▸ **SHORT EXERCISE**
Format the lines below, from the start of the records through the line containing "scientific name: Popillia japonica", as a JSON list of strings with one string per line and no blank lines.

▸ **Stored entries**
════════════════════
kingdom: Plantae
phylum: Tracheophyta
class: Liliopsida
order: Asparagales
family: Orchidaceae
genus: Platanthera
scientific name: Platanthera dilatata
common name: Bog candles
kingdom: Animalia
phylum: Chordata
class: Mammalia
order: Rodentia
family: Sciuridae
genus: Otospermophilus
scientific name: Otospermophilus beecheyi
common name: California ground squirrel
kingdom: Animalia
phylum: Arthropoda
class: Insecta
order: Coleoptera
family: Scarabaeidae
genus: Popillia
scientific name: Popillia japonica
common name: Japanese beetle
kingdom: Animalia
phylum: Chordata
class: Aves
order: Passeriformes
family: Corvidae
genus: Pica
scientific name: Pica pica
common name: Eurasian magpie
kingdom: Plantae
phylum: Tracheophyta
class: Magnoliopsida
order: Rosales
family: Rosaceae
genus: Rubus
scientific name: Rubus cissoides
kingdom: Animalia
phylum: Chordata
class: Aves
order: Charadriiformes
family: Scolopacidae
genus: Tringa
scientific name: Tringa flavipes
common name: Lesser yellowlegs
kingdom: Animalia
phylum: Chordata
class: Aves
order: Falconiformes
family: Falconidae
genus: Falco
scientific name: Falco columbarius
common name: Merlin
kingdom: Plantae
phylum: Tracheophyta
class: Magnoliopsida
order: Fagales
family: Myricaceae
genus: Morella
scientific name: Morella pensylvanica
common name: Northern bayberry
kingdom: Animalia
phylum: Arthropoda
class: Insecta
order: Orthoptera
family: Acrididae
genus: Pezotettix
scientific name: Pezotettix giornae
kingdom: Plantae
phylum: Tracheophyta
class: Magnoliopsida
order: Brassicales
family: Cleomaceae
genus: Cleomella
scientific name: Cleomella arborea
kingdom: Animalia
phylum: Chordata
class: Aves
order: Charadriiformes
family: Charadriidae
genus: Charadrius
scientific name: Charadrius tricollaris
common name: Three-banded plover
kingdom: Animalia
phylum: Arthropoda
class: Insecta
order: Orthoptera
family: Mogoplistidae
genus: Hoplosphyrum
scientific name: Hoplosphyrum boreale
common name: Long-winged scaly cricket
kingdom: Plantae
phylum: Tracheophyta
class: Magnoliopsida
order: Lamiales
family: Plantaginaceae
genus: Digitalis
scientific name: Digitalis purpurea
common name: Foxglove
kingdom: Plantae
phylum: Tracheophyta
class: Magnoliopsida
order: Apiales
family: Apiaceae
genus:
════════════════════
▸ **RESPONSE**
[
  "kingdom: Plantae",
  "phylum: Tracheophyta",
  "class: Liliopsida",
  "order: Asparagales",
  "family: Orchidaceae",
  "genus: Platanthera",
  "scientific name: Platanthera dilatata",
  "common name: Bog candles",
  "kingdom: Animalia",
  "phylum: Chordata",
  "class: Mammalia",
  "order: Rodentia",
  "family: Sciuridae",
  "genus: Otospermophilus",
  "scientific name: Otospermophilus beecheyi",
  "common name: California ground squirrel",
  "kingdom: Animalia",
  "phylum: Arthropoda",
  "class: Insecta",
  "order: Coleoptera",
  "family: Scarabaeidae",
  "genus: Popillia",
  "scientific name: Popillia japonica"
]